Geothermal power plants currently produce a small fraction of U.S. electricity — only about 0.5 percent in 2020. But an analysis by the Department of Energy found that with improvements in technology, that number could go up to 8.5 percent by 2050. Geothermal power plants have several relative advantages, in addition to not directly producing any carbon emissions. They have a small physical footprint compared to wind and solar farms, and they can provide power 24/7. This kind of always-available, dispatchable source of electricity will be critical for grid reliability as intermittent sources of energy like wind and solar increase.

In its approval for the Dixie Meadows geothermal plants, the BLM wrote that they would help Nevada achieve its goal of getting 25 percent of its electricity from renewable sources by 2025. The agency also cited President Joe Biden’s January 2021 executive order spelling out his government-wide approach to tackling the climate crisis.

But the Center for Biological Diversity says the agency rushed the approval process and ignored the recommendations of government scientists. The lawsuit cites comments submitted by the U.S. Fish and Wildlife Service and the Nevada Department of Wildlife raising concerns about the project’s environmental impacts and the developer’s plan to monitor and address any degradation of the springs. 

The plaintiffs have reason to be skeptical.

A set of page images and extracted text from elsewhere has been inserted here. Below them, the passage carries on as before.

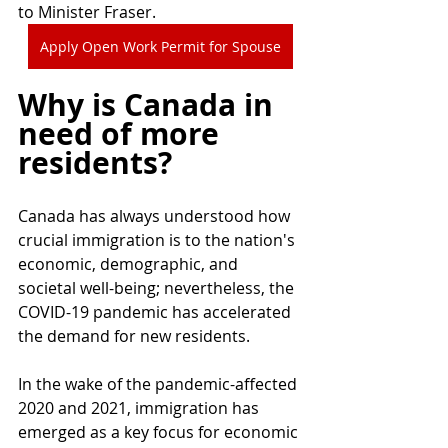
to Minister Fraser.
Apply Open Work Permit for Spouse
Why is Canada in 
need of more 
residents?
Canada has always understood how 
crucial immigration is to the nation's 
economic, demographic, and 
societal well-being; nevertheless, the 
COVID-19 pandemic has accelerated 
the demand for new residents.
In the wake of the pandemic-affected 
2020 and 2021, immigration has 
emerged as a key focus for economic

The geothermal company behind the Dixie Meadows project, Ormat Technologies, opened a geothermal power plant in 2011 about 40 miles away on another hot springs called Jersey Valley. The springs dried up entirely a few years after the plant began operating.

The lawsuit also asserts that the project violates the American Indian Religious Freedom Act. “Many of the other springs in the area have been damaged or ruined by development,” the lawsuit says. “Dixie Meadows Hot Springs is therefore the most important and sacred spring to the Tribe, and one of the very last remaining springs in the area.” Members of the Fallon Paiute-Shoshone Tribe use the site for “healing, soaking, camping, and harvesting native plants for weaving and other uses. These practices require quiet for contemplation, and darkness to see the night sky.”

The dispute mirrors other battles over clean energy development in Nevada and elsewhere in the country. In northeastern Nevada, some members of the Fort McDermitt Paiute and Shoshone Tribe and several other tribes and environmental groups are fighting a proposed lithium mine. Lithium is a key ingredient for many of the technologies that will power a fossil fuel–free world, including batteries for electric vehicles. 

To date, geothermal power plant development has been limited to areas with known geothermal resources close to the surface of the earth, which are often indicated by natural hot springs. But research underway at the Department of Energy and by private companies to tap into geothermal resources much deeper underground could open up new areas to geothermal development, potentially sparing treasured natural resources like Dixie Meadows.

The injunction issued on Monday is temporary, halting construction of the Dixie Meadows project for 90 days while the U.S. district judge hears the case. The judge said he is “not yet persuaded there is a strong likelihood” of the lawsuit succeeding, but the plaintiffs will have the option of appealing an unfavorable decision to the 9th Circuit Court of Appeals.